Levi Strauss (LEVI) expects first-quarter adjusted earnings per share to be in the range of $0.20 to $0.24, lagging the Street consensus of $0.33 cents per share. Sales in 1Q of 2021 are forecasted to be down by high-teens in constant currency terms year-on-year. Analysts had projected a decline of 11.9%.
The jeans retailer stated that net revenues, earnings and cash flows, will continue to be significantly adversely impacted for at least the first half of 2021 due to the resurgence in COVID-19 cases. The company cautioned about the possibility of additional pandemic-led inventory and other charges in the offing.
Levi Strauss reported that 17% of its stores globally were temporarily shut down due to the rise in coronavirus cases, which also led to closures of 40% of its full store footprint in Europe. As a result of the store closures, the company expects its EPS in 1Q to be lower by $0.10 to $0.12.
In the fourth quarter of 2020, the company’s sales dropped about 12% to $1.39 billion, but topped analysts’ estimates of $1.34 billion. Levi Strauss posted adjusted EPS of $0.20 during the quarter, exceeding the consensus estimates of $0.15. Additionally, the company also reinstated its quarterly dividend at 4 cents per share.
“The steps we took on structural costs, cash management, agility and new capabilities helped drive results far ahead of our own expectations and give me great confidence in our future,” said Levi Strauss CEO Chip Bergh. “We will double down on elevating our iconic brand, investing in direct engagement with our fans, advancing our fast-growing digital business and further diversifying our portfolio. As we continue to accelerate these strategic focus areas, we will emerge a stronger, more profitable, more agile company.”
Levi Strauss CFO Harmit Singh stated that if conditions do not worsen, the company expects to return to “pre-pandemic revenues by the end of 2021, with Adjusted EBIT margins of twelve percent or more.”
Shares of LEVI have jumped 35% over the past three months, with the average analyst price target of $22.60 translating into 2.7% upside potential over the coming 12 months.
Following the earnings results, Guggenheim analyst Robert Drbul maintained a Buy rating on the stock with a $24 price target as he argues that LEVI continues to “play offense” from an investment standpoint while cutting expenses in other areas, which he expects will drive EBIT margin above 12% in 2022.

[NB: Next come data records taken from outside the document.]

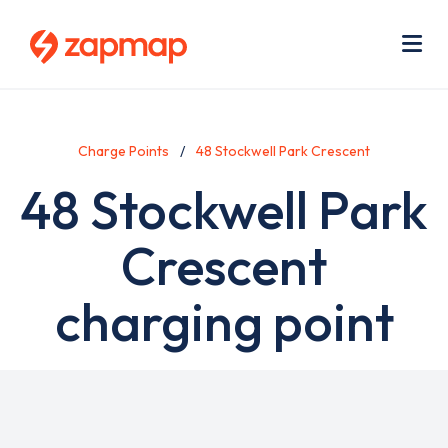
Skip
Use
to
acc
main
men
Me
content
Charge Points
48 Stockwell Park Crescent
48 Stockwell Park
Crescent
charging point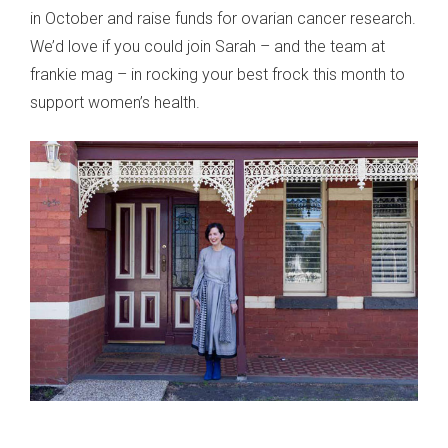
in October and raise funds for ovarian cancer research.
We’d love if you could join Sarah – and the team at
frankie mag – in rocking your best frock this month to
support women’s health.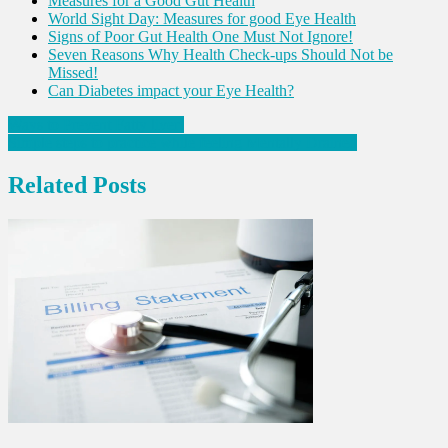
Measures for a Good Gut Health
World Sight Day: Measures for good Eye Health
Signs of Poor Gut Health One Must Not Ignore!
Seven Reasons Why Health Check-ups Should Not be
Missed!
Can Diabetes impact your Eye Health?
Post
Ways to Prevent Fatty liver!
Simple steps to practice while feeling Mentally Drained
navigation
Related Posts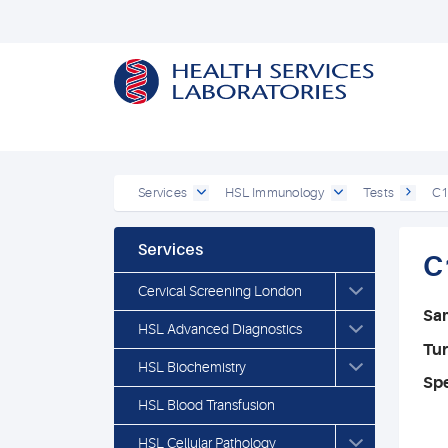
Services
HSL Immunology
Tests
C1
Services
C
Cervical Screening London
Sa
HSL Advanced Diagnostics
Tu
HSL Biochemistry
Spe
HSL Blood Transfusion
HSL Cellular Pathology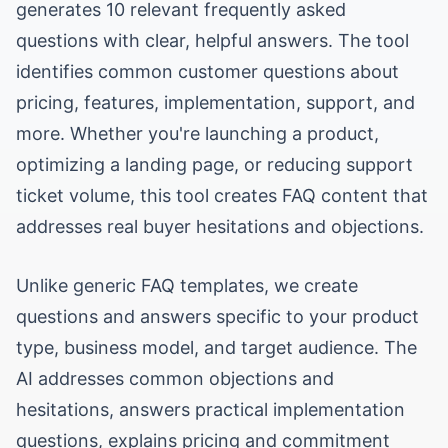
generates 10 relevant frequently asked
questions with clear, helpful answers. The tool
identifies common customer questions about
pricing, features, implementation, support, and
more. Whether you're launching a product,
optimizing a landing page, or reducing support
ticket volume, this tool creates FAQ content that
addresses real buyer hesitations and objections.
Unlike generic FAQ templates, we create
questions and answers specific to your product
type, business model, and target audience. The
AI addresses common objections and
hesitations, answers practical implementation
questions, explains pricing and commitment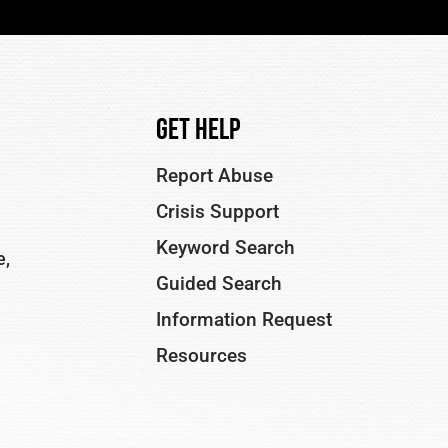
Get Help
Report Abuse
Crisis Support
Keyword Search
e,
Guided Search
Information Request
Resources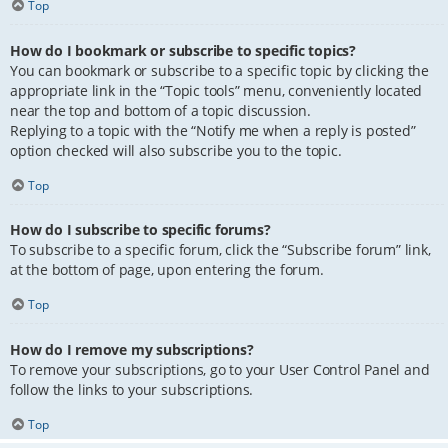
Top
How do I bookmark or subscribe to specific topics?
You can bookmark or subscribe to a specific topic by clicking the
appropriate link in the “Topic tools” menu, conveniently located
near the top and bottom of a topic discussion.
Replying to a topic with the “Notify me when a reply is posted”
option checked will also subscribe you to the topic.
Top
How do I subscribe to specific forums?
To subscribe to a specific forum, click the “Subscribe forum” link,
at the bottom of page, upon entering the forum.
Top
How do I remove my subscriptions?
To remove your subscriptions, go to your User Control Panel and
follow the links to your subscriptions.
Top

“We believe the organic health of Levi’s business is getting better overall. We are encouraged by the company’s offensive strategy, strong brand, experienced management team, and healthy financial position,” Drbul wrote in a note to investors.
“We believe a premium multiple is warranted as LEVI’s top line continues to improve toward a structurally higher post-COVID profit margin structure,” the analyst concluded.
The rest of the Street shares Drbul’s bullish outlook backed firmly by 5 unanimous Buy ratings, which add up to a Strong Buy consensus rating. (See Levi Strauss stock analysis on TipRanks)
What’s more, LEVI scores a perfect 10 on TipRanks’ Smart Score system, indicating that the stock has strong potential to outperform market expectations.